### TASK
Please turn everything from the start of the material down through the line containing "What is the difference between the High" into a Markdown table with a Row column numbering each line and a Line column holding it. Skip blank lines and leave the pictures out.

### DATA TO USE
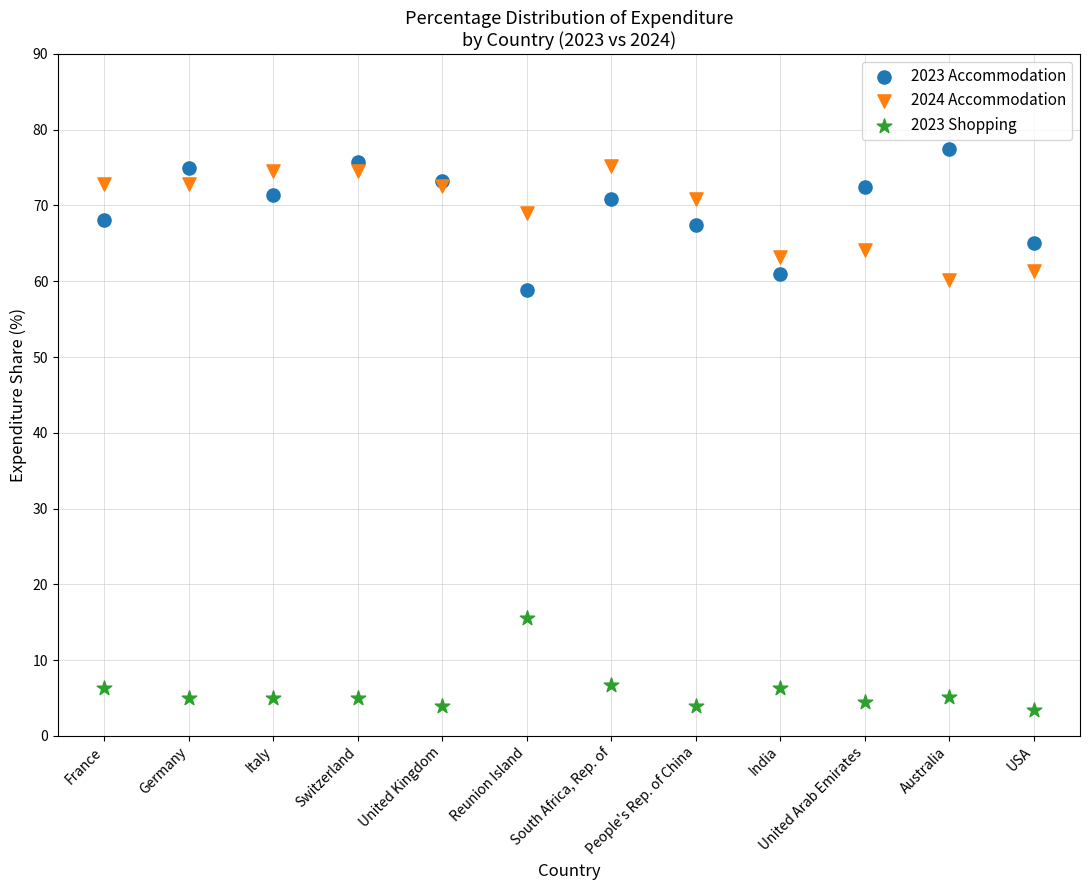

Which series contains the lowest Y value?

2023 Shopping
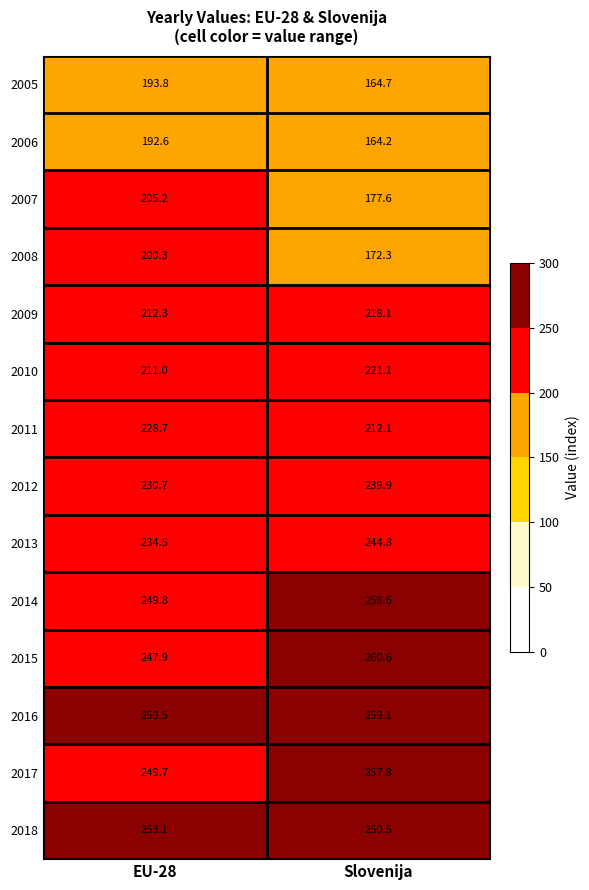

What is the greatest value displayed?

260.6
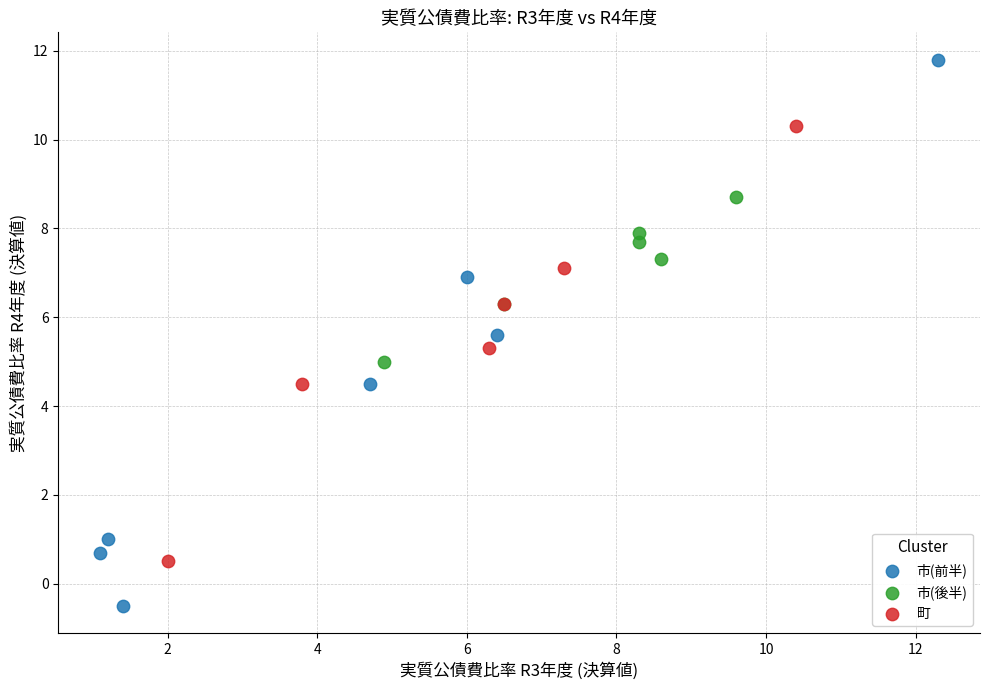

Which series reaches the minimum Y coordinate?

市(前半)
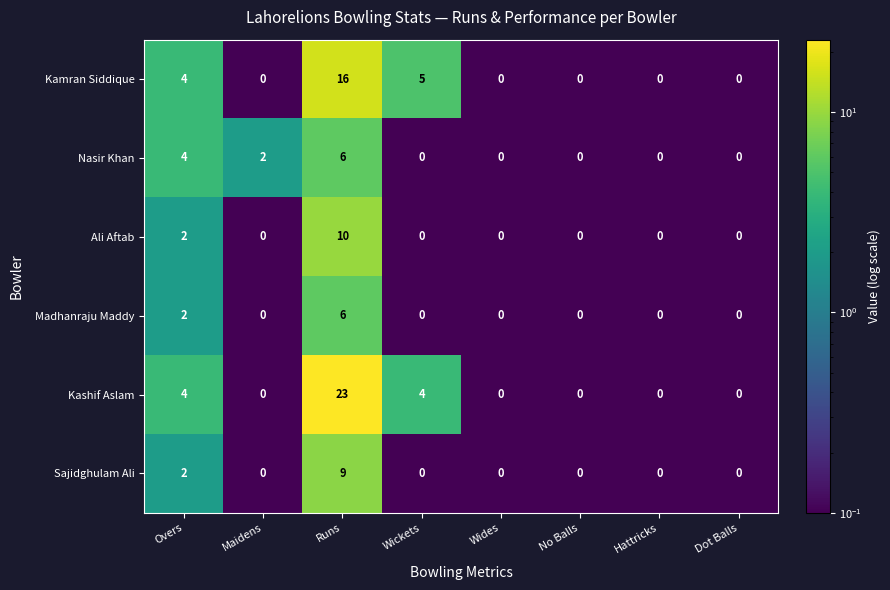

At which label is Kamran Siddique closest to 8?

Wickets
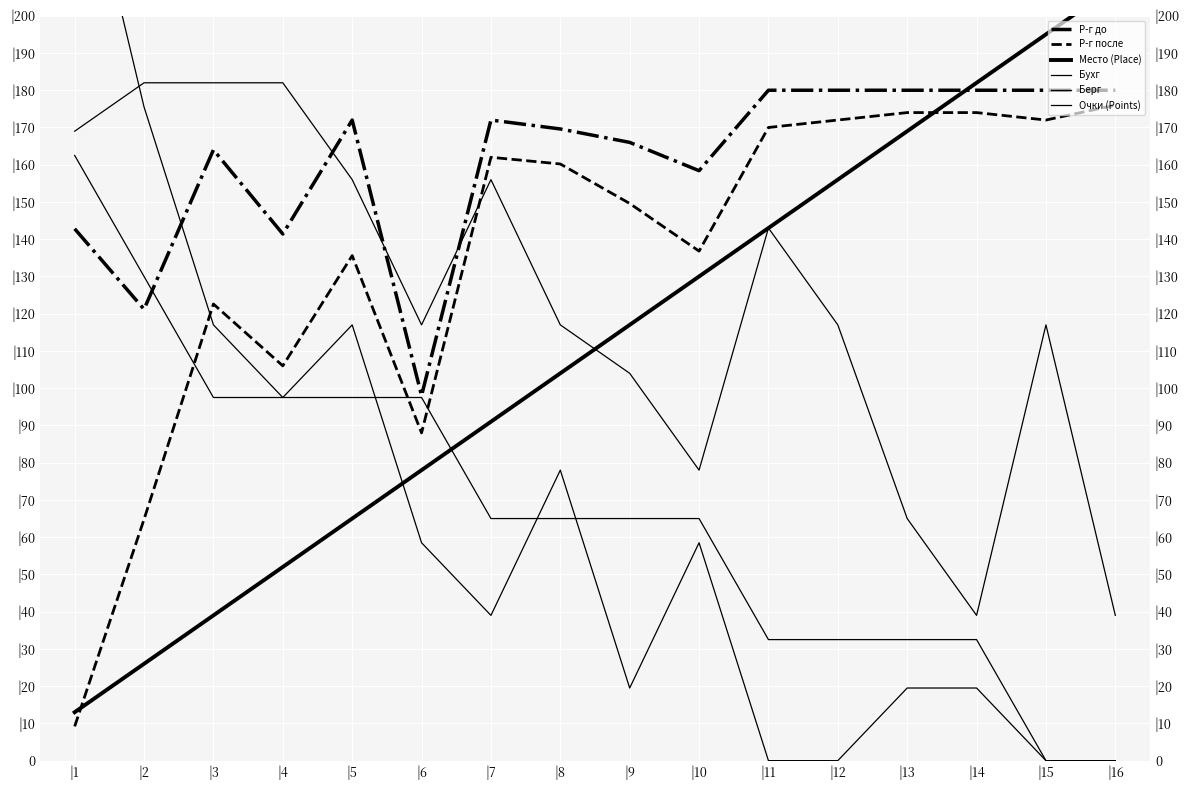

After their last crossing, which series has the higher values: Место (Place) or Р-г после?

Место (Place)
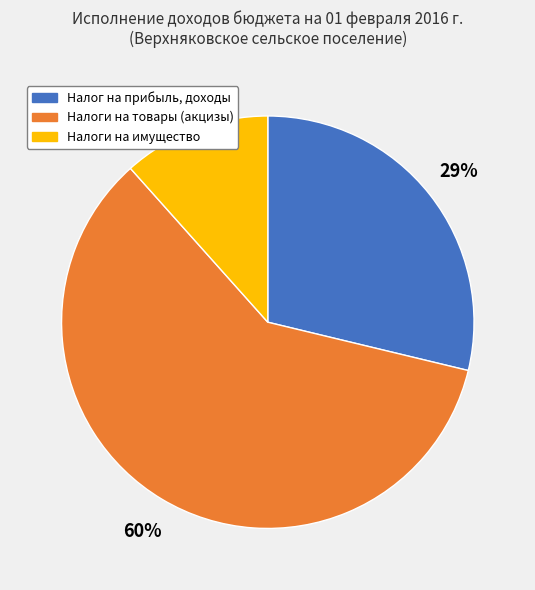

To the nearest percent, what is the difference between the largest and smallest slice percentages?

48%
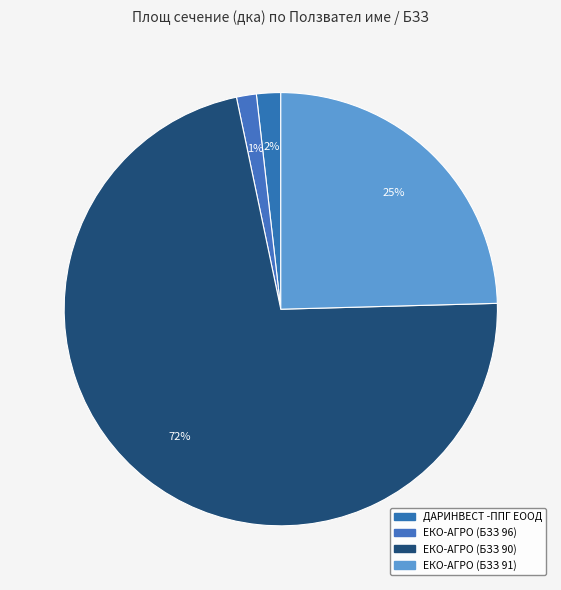

Which slice is the largest?

ЕКО-АГРО 90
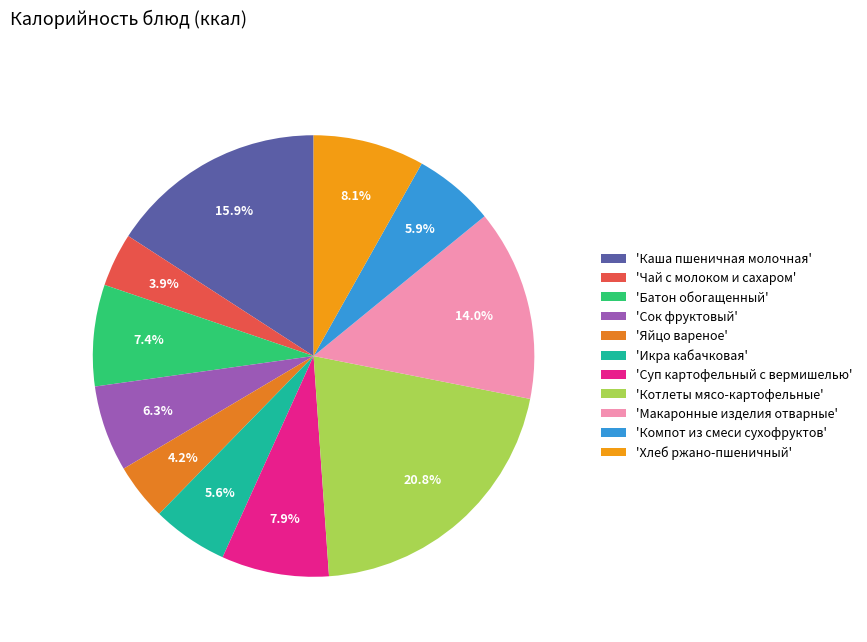

How many slices are in this pie chart?

11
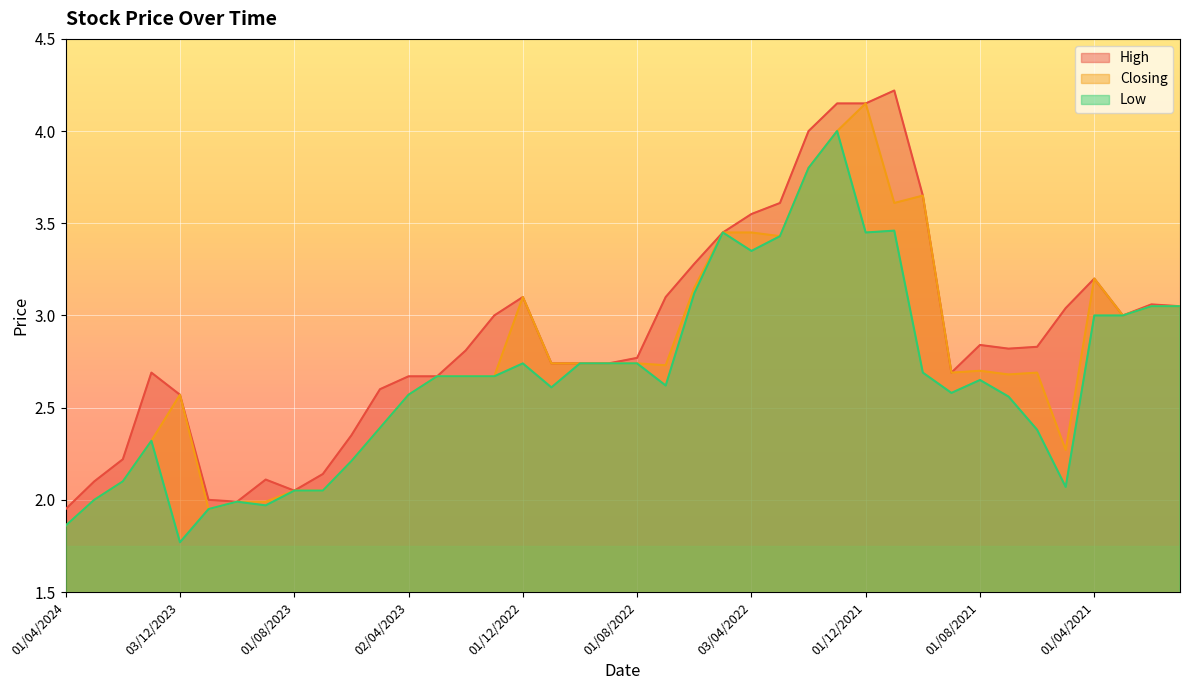

What is the difference between the High values at 01/07/2021 and 01/08/2023?

0.8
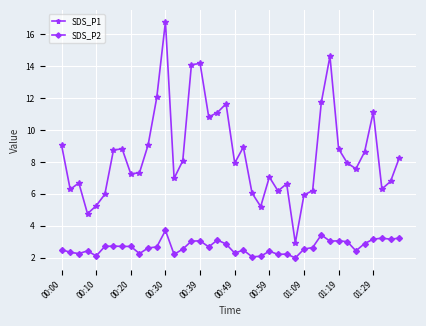

Which series has the largest total across all categories?

SDS_P1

### RESPONSE
| Row | Line |
|---|---|
| 1 | Which series contains the lowest Y value? |
| 2 | 2023 Shopping |
| 3 | What is the greatest value displayed? |
| 4 | 260.6 |
| 5 | Which series reaches the minimum Y coordinate? |
| 6 | 市(前半) |
| 7 | At which label is Kamran Siddique closest to 8? |
| 8 | Wickets |
| 9 | After their last crossing, which series has the higher values: Место (Place) or Р-г после? |
| 10 | Место (Place) |
| 11 | To the nearest percent, what is the difference between the largest and smallest slice percentages? |
| 12 | 48% |
| 13 | Which slice is the largest? |
| 14 | ЕКО-АГРО 90 |
| 15 | How many slices are in this pie chart? |
| 16 | 11 |
| 17 | What is the difference between the High values at 01/07/2021 and 01/08/2023? |